Yale School of Medicine has received a two-year, $2.5 million contract from the United States Agency for Healthcare Research and Quality (AHRQ) to boost the quality of physicians' healthcare delivery, especially in the area of chronic asthma and childhood obesity prevention in the United States.

The contract enables Yale physicians to use a computer technology called clinical decision support, which helps them make more informed patient care decisions. By inputting patient information into the system, physicians will be able to tailor their treatment.

Researchers — led by Dr. Richard Shiffman, professor of pediatrics and anesthesiology at Yale School of Medicine — have partnered with Yale-New Haven Hospital and Nemours primary care and specialty practices in Florida and the Delaware Valley to implement the GLIDES Project (Guidelines Into Decision Support).
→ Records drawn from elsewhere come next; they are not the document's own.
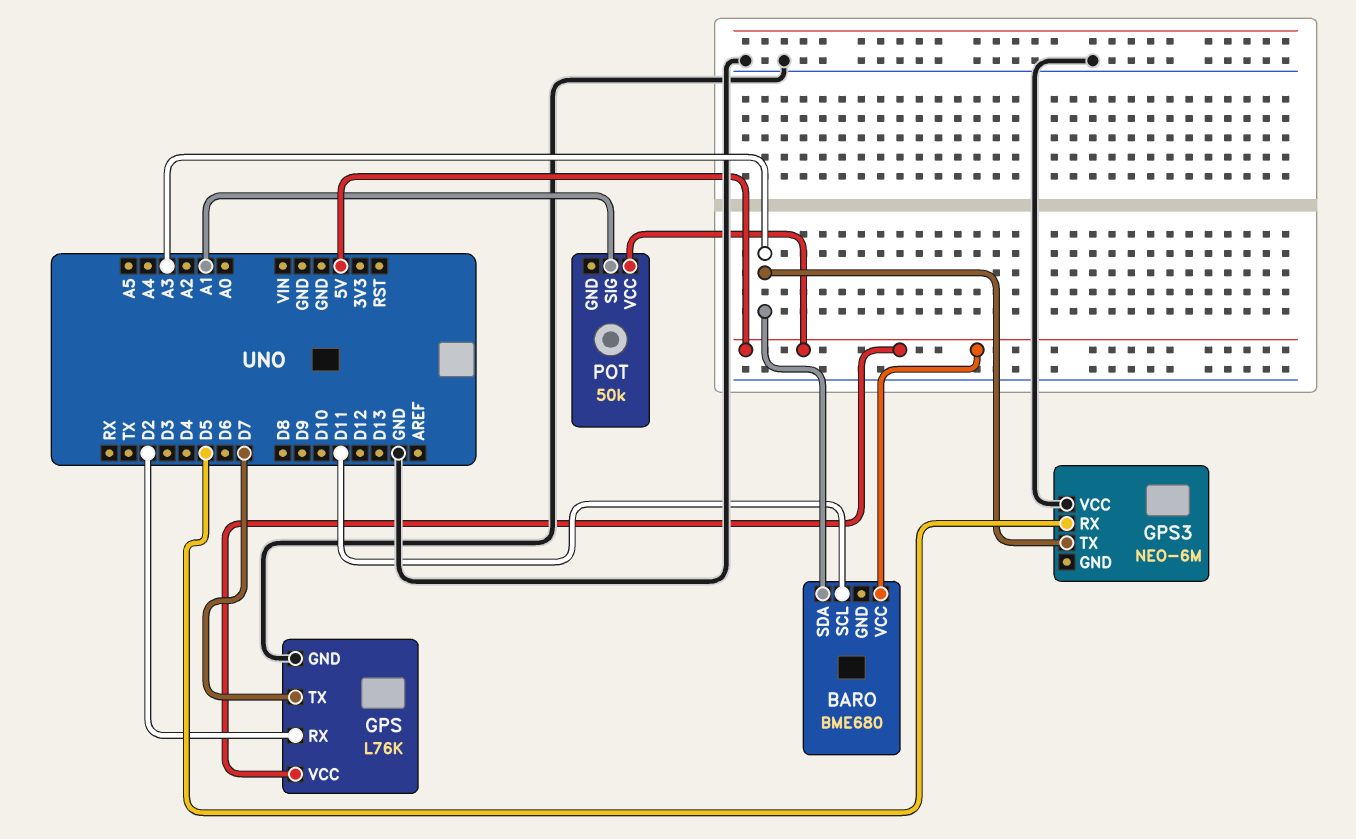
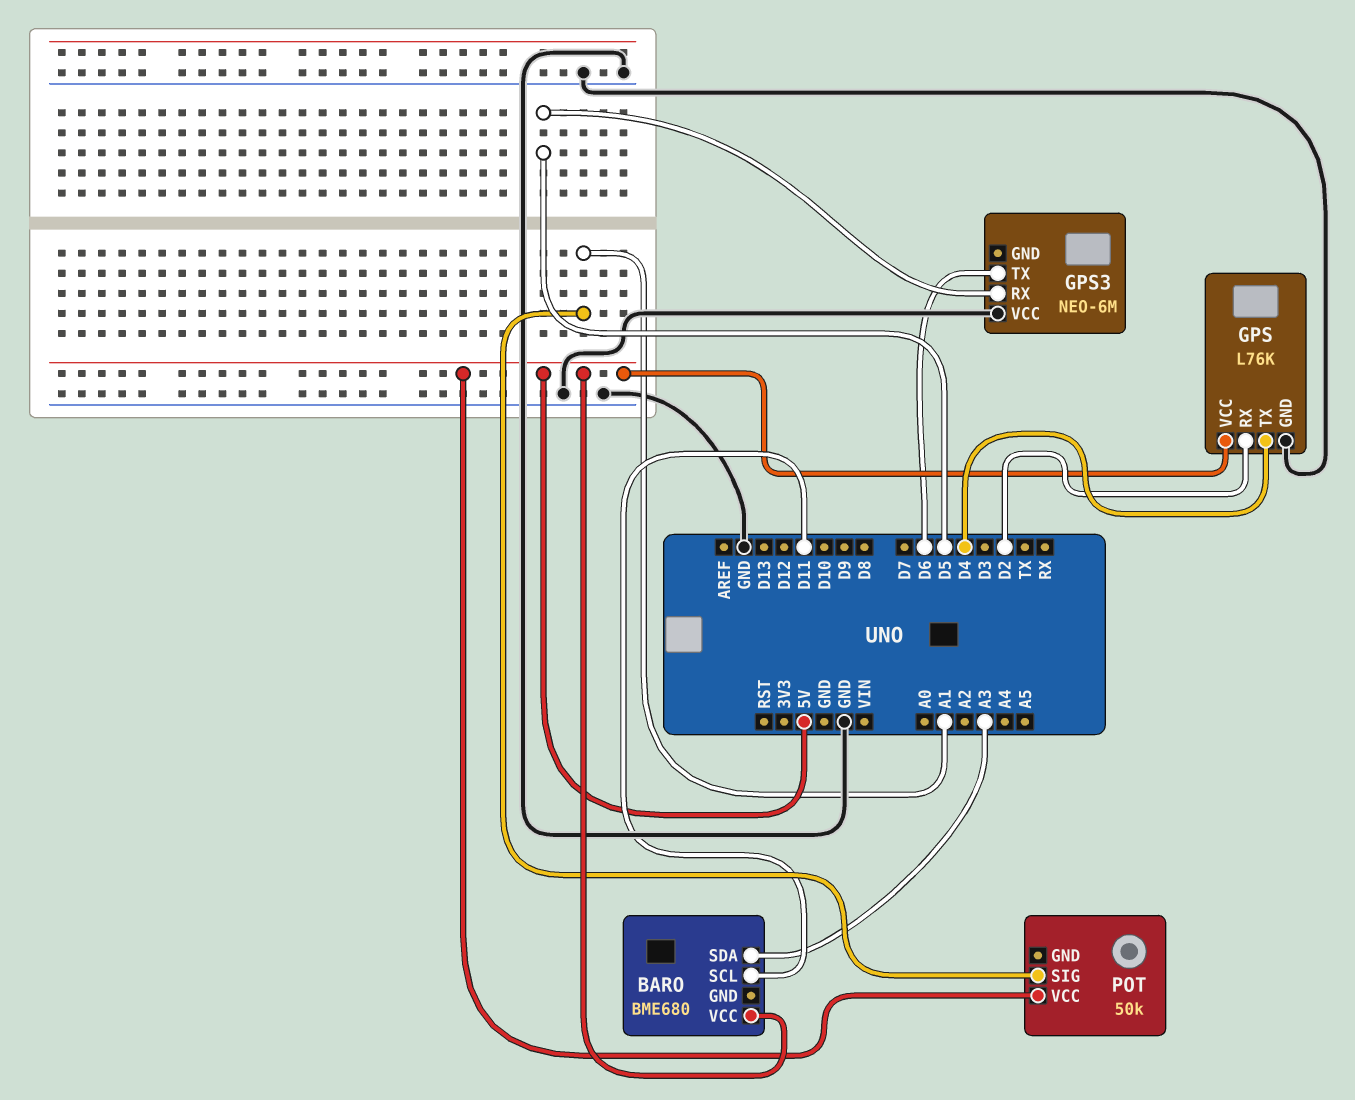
GPS pin TX: D7 -> D4
GPS3 pin TX: A3 -> D6

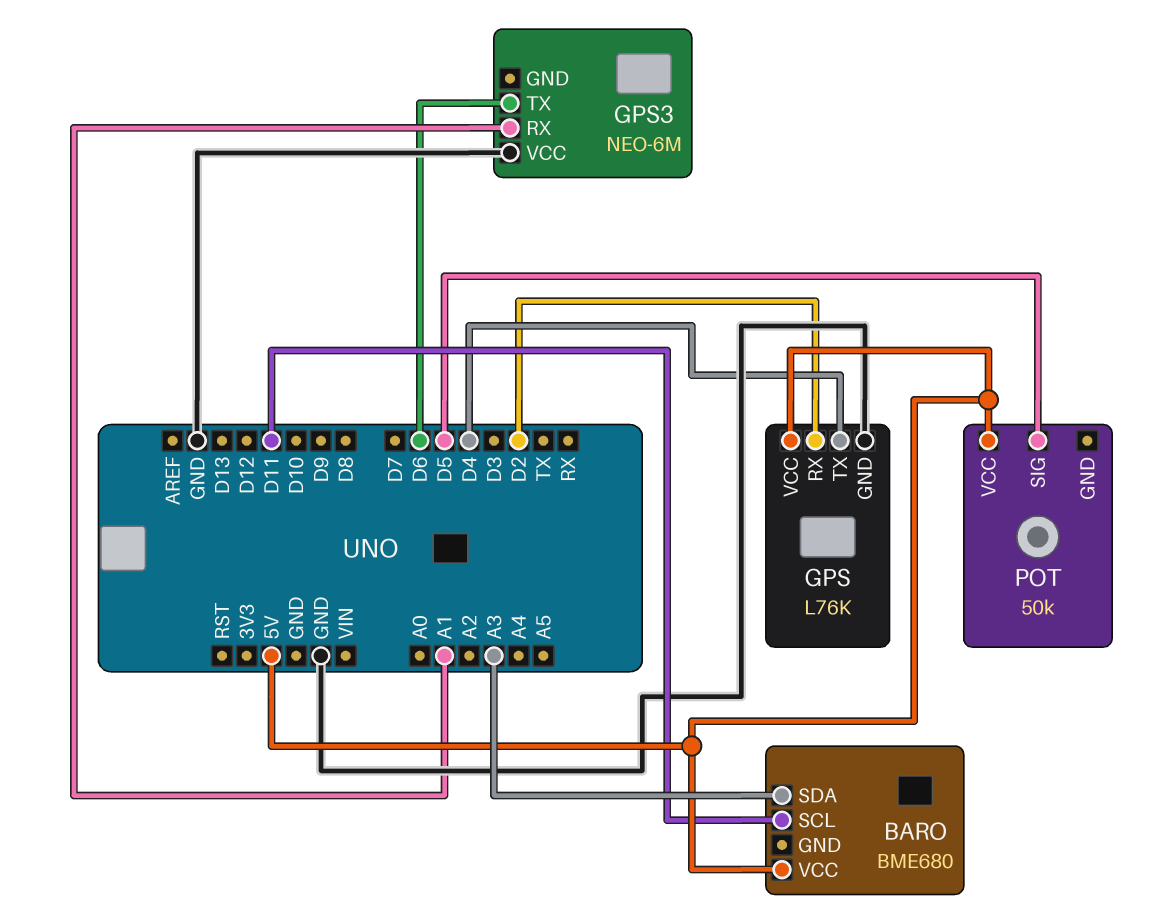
GPS3 pin RX: D5 -> A1
POT pin SIG: A1 -> D5

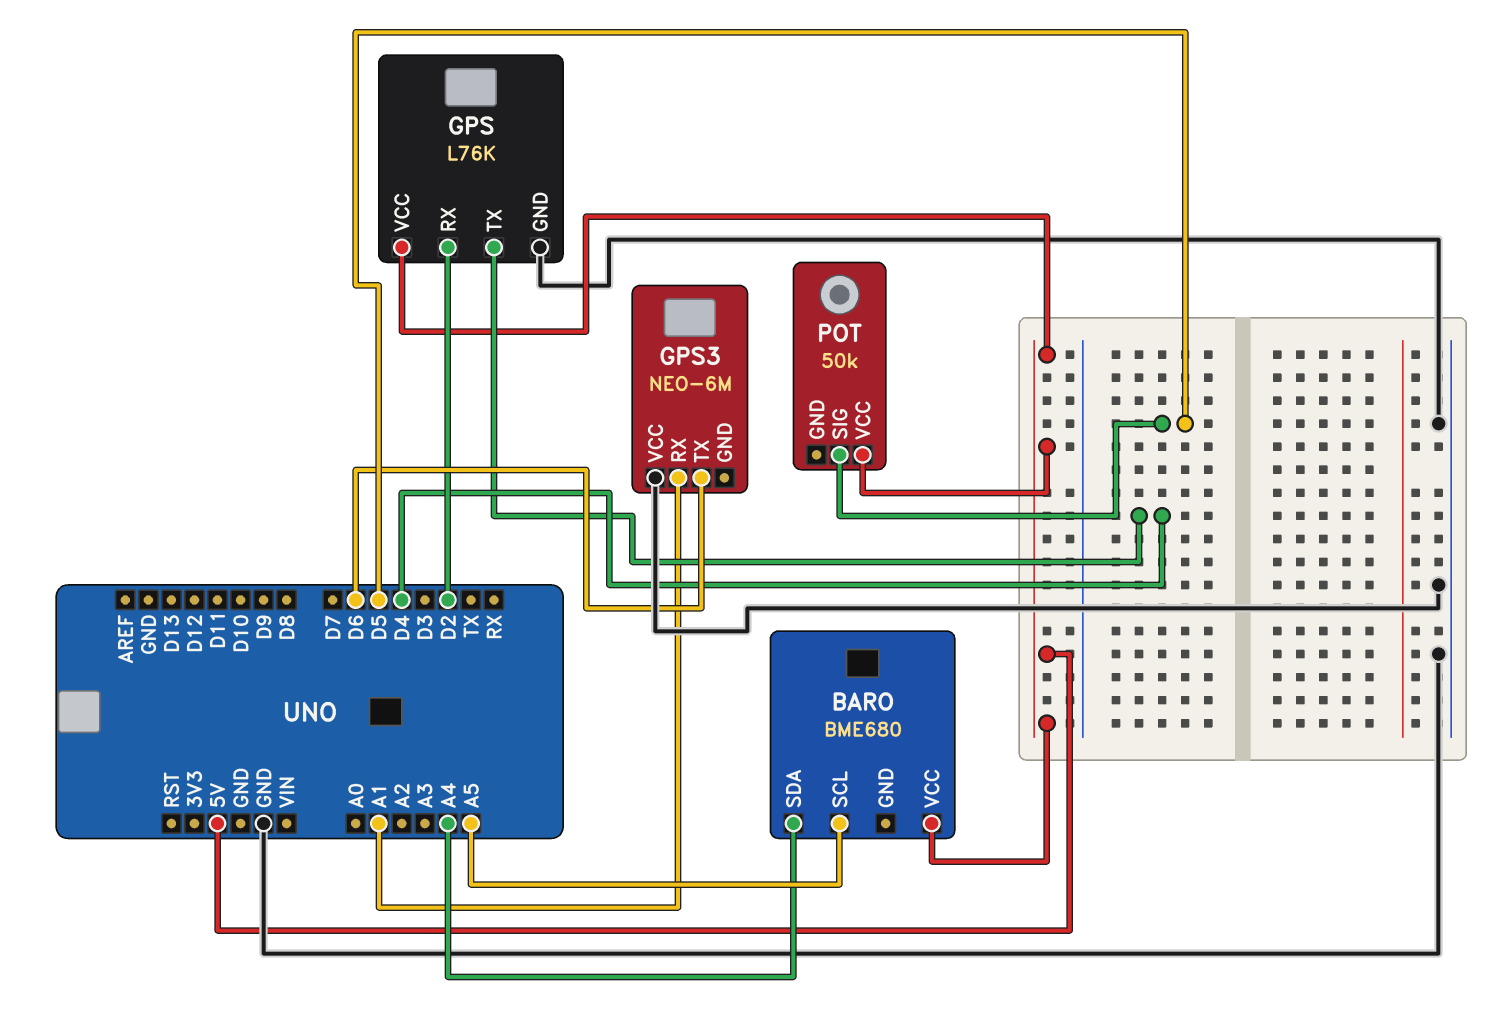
BARO pin SCL: D11 -> A5
BARO pin SDA: A3 -> A4

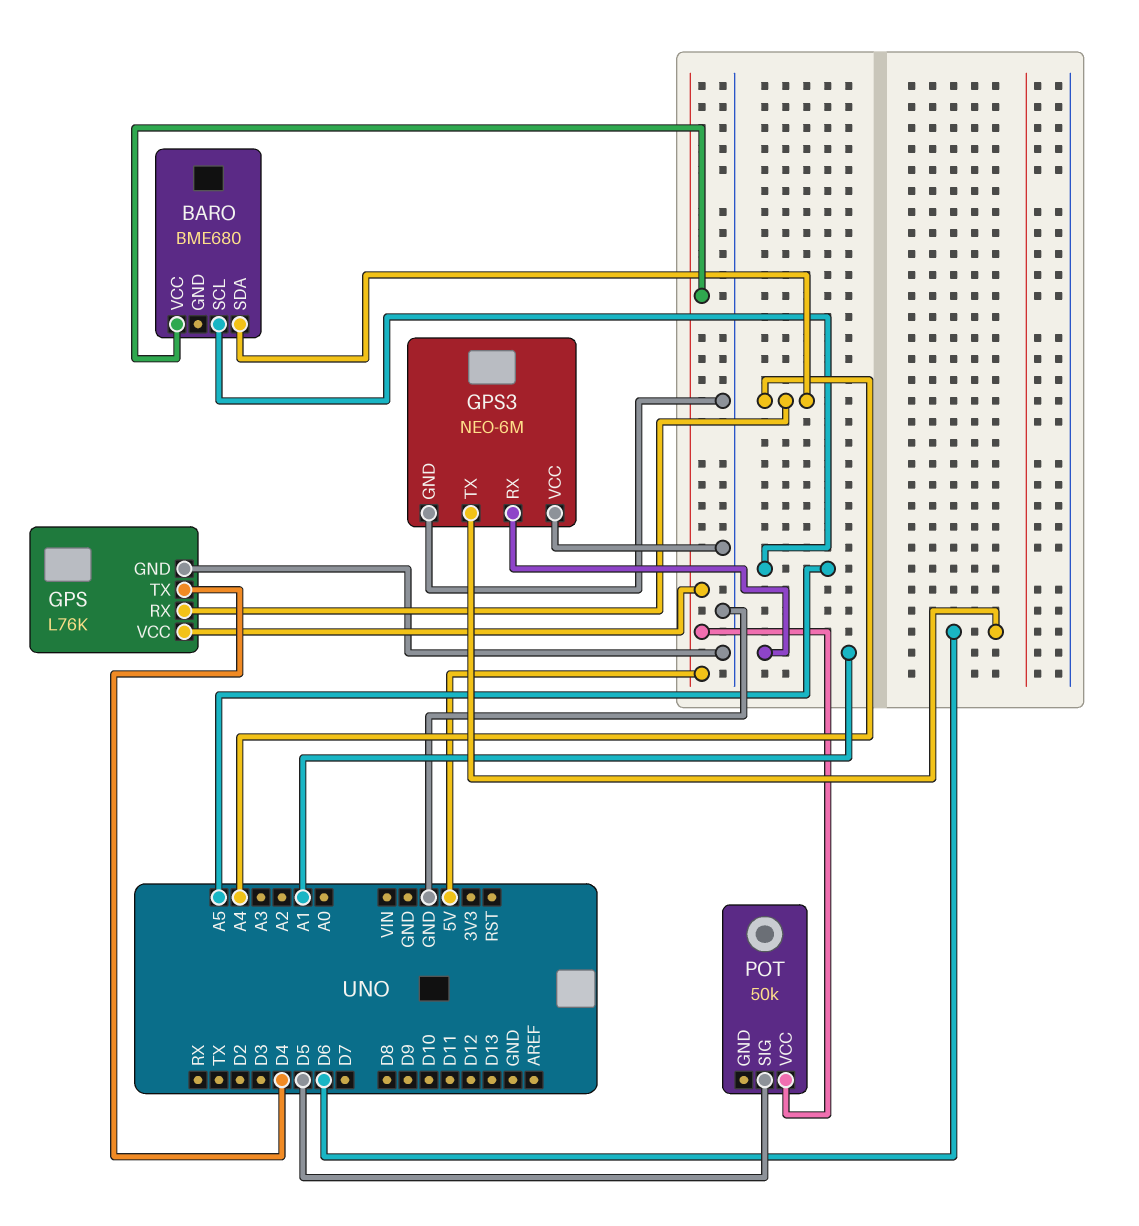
GPS pin RX: D2 -> A4
GPS3 pin GND: none -> GND

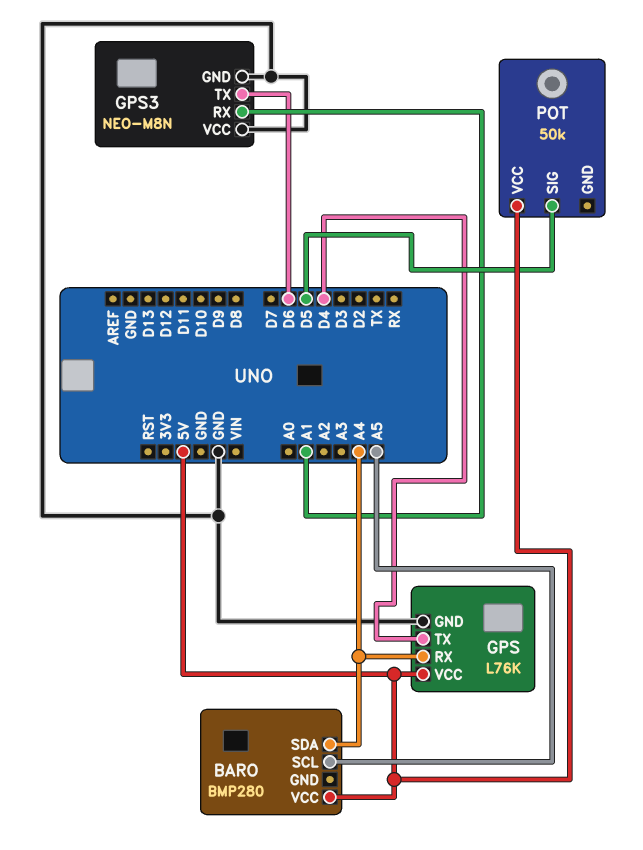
BARO: BME680 -> BMP280
GPS3: NEO-6M -> NEO-M8N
This project will bring together representatives from primary and specialty care pediatrics, nursing, informatics, information systems, clinical administration, epidemiology and quality management.

Using models and software developed at the Yale Center for Medical Informatics, the team will extract knowledge from recently released national guidelines on management of chronic asthma and prevention of obesity in children.

According to Shiffman, this knowledge — which represents the best scientific evidence combined with the expertise and experience of national experts — will be translated into a format that computers can "understand" and brought to the point of care within electronic health record systems at Yale Medical Center and Nemours. Other investigators on the GLIDES Project will evaluate the effects on health and healthcare.

"The project will demonstrate how knowledge about best practices can be embedded within widely used electronic systems and establish lessons learned for guideline developers and the health IT vendor community," says Shiffman.

The GLIDES Project is part of a larger effort by AHRQ to integrate clinical decision support technologies into health care delivery. The research will assess potential benefits and drawbacks of clinical decision support services, including effects on patient satisfaction, measures of efficiency, cost and risk. Researchers also will evaluate methods of creating, storing and replicating clinical decision support elements across multiple clinical sites and ambulatory practices.

Brigham and Women's Hospital in Boston has received a similar contract.